Title: Cowries to Crypto The History of Money, Currency and Wealth
Author: Jame Di Biasio
Illustrator: Harry Harrison
Publisher: OANDA
ISBN: 978-1-7342286-0-1
I can safely say that this is the most attractive book about the history of money that I've ever seen. It makes an immediate and positive first impression, in a way that I do not recall The History of Banking making upon me when I started reading it in the autumn of 1979 after joining Midland Bank International Division as an ambitious young graduate.
The illustrations are eye-catching, as one would hope, and relevant and amusing from start to finish. As is the text, including the short introduction by David Hodge, OANDA's chief marketing officer, explaining its genesis as the moment when a pub quiz unexpectedly featured a money section. Of the five questions put, he was only confident of the answers to two.
The book proper begins with a chapter called Cowries and ends with a chapter called Crises. For anyone with even a slight awareness of the history of money as a medium of exchange, a store of value and a unit of account, that will resonate immediately.
It ends with a detailed and fond reference to The Hitch-Hiker's Guide to the Galaxy, by the late Douglas Adams. From cowry/cowrie shells and the stones of Yap to Flainian Pobble Beads and the Triganic Pu. Beyond crypto, even if Adams wrote his books before cryptocurrency was a twinkle in the eye of Satoshi Nakamoto.
Then again, digressing slightly, did we ever once see cash change hands in an episode of Star Trek? And in the cult television series, The Village economy ran on the basis of invisible credits.
There is an irreverence to the writing that sets it apart from academic tomes on the subject, which tend to treat it as something being handed over at the top of a mountain in the Old Testament.
“Prostitution is often called the oldest profession, but surely that honour goes to commodities brokers,” we read on page 10. I'm not sure how that will go down with the commodity broking community, but it certainly made this reader smile.

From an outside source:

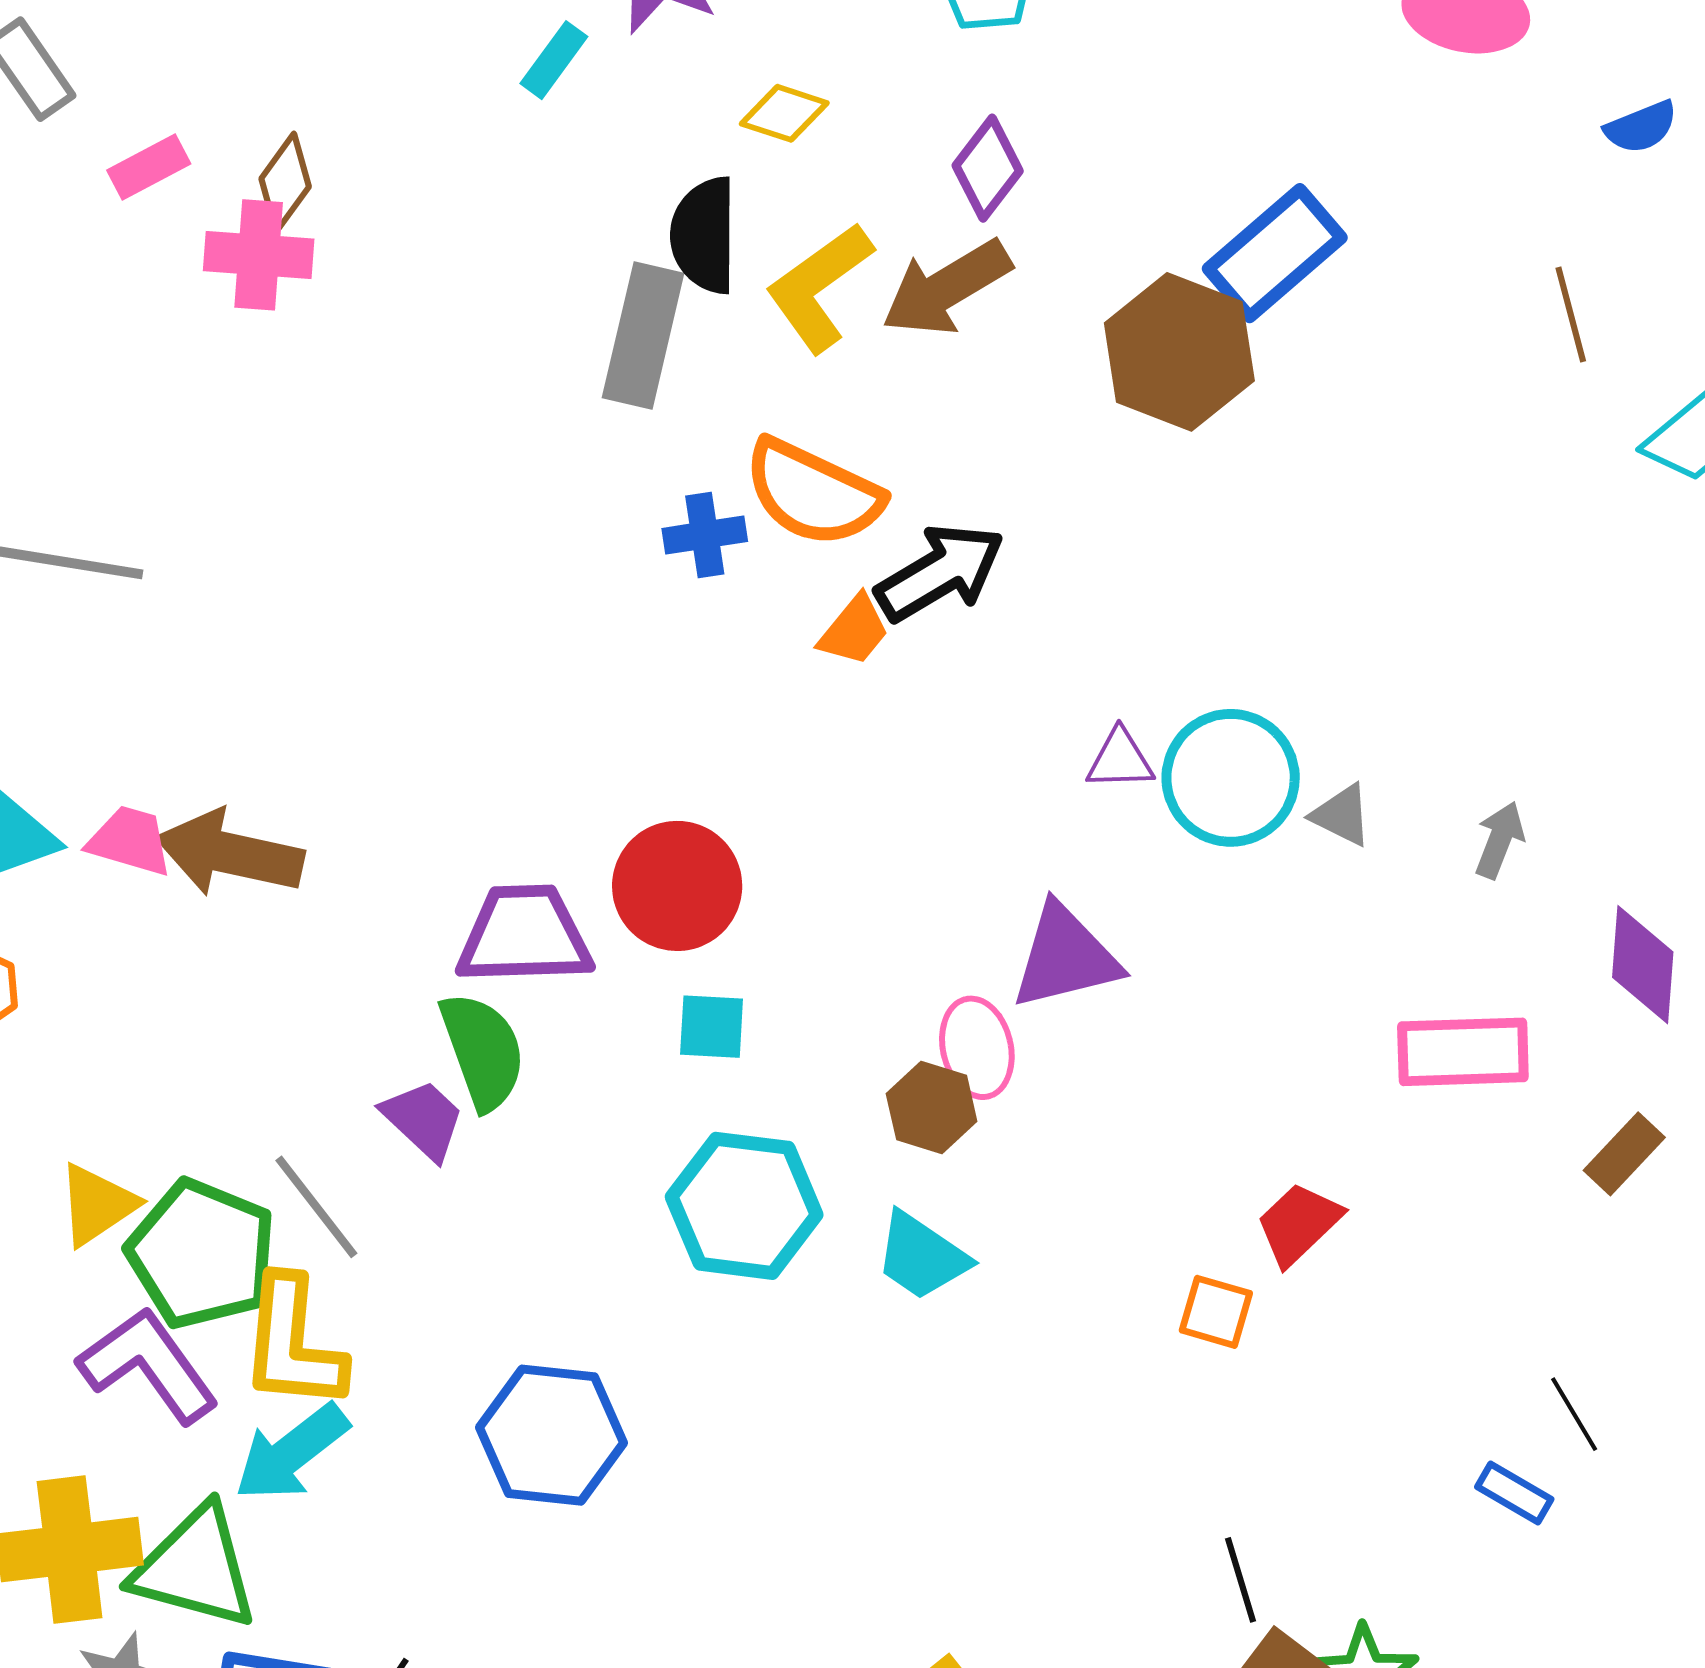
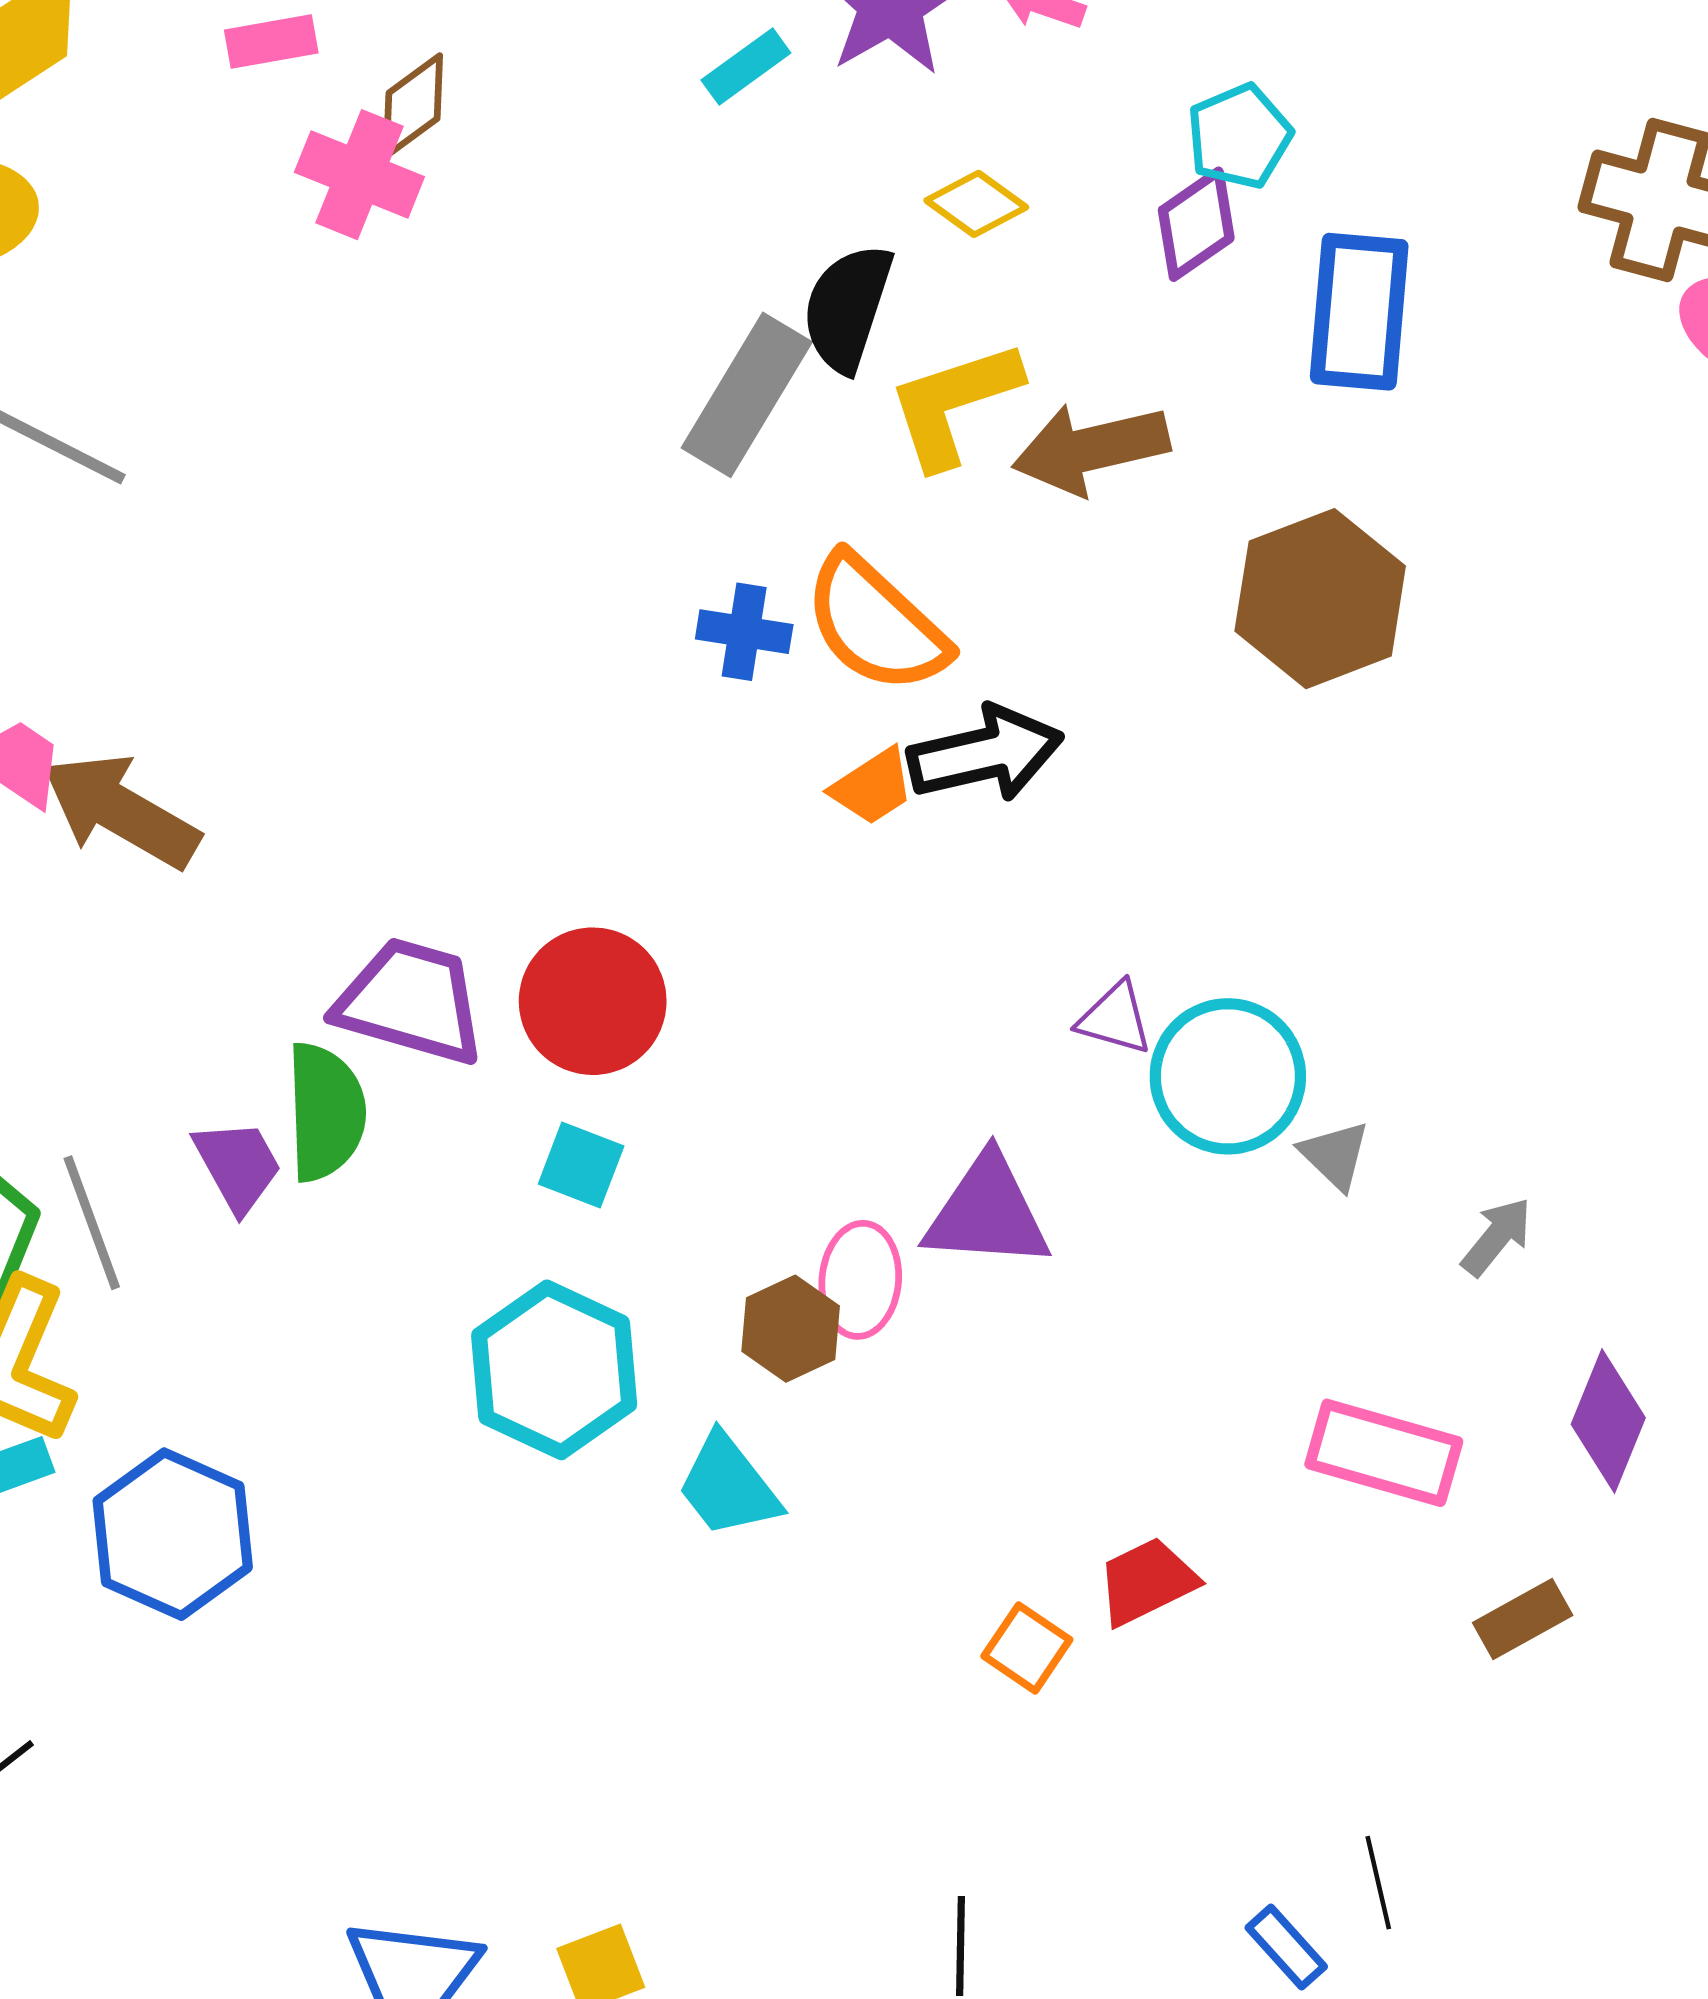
purple diamond: (988, 168) -> (1196, 224), moved
blue rectangle: (1275, 253) -> (1359, 312), moved, turned -62
blue hexagon: (551, 1435) -> (173, 1534), moved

Any non-fiction book that tells an experienced reader something new is to be applauded. I had no idea that to the Incans, gold was the sweat of the sun and silver was the tears of the moon. And I love the notion that the conquistadors held sway in South America because they had access to credit. I rather thought it was a combination of gunpowder, military knowhow and previously unknown disease, but it rings a bell. Look at the debts run up in the 20th century by the Allied Forces in the winning of WWII, which could be the basis for a second volume from OANDA.
On page 82, we read that while Spain's main banker understood money in the 16th century, Spain's rulers did not. Does that not sound disturbingly familiar in the here and now? Especially when followed on the next page by: “The spread of Italian banking...coincided with a borrowing binge among rulers throughout Europe...”
Technology might change, but human behaviour remains resolutely the same.
If I'm going to nitpick, I would suggest that the spelling of cowry/cowrie should have been standardised. Both spellings are acceptable, but it should be one or the other, not both, within about two inches of one another on pages 10-11. And given the historical depth and breadth of the topic, I would strongly suggest future editions carry an index.
But for now, I would suggest equally strongly that if you are looking for a birthday/unbirthday/Christmas present for someone you know with an interest in money that goes beyond having enough to buy the daily bread, this book will fit the bill. My copy is most definitely an excellent addition to my personal money library.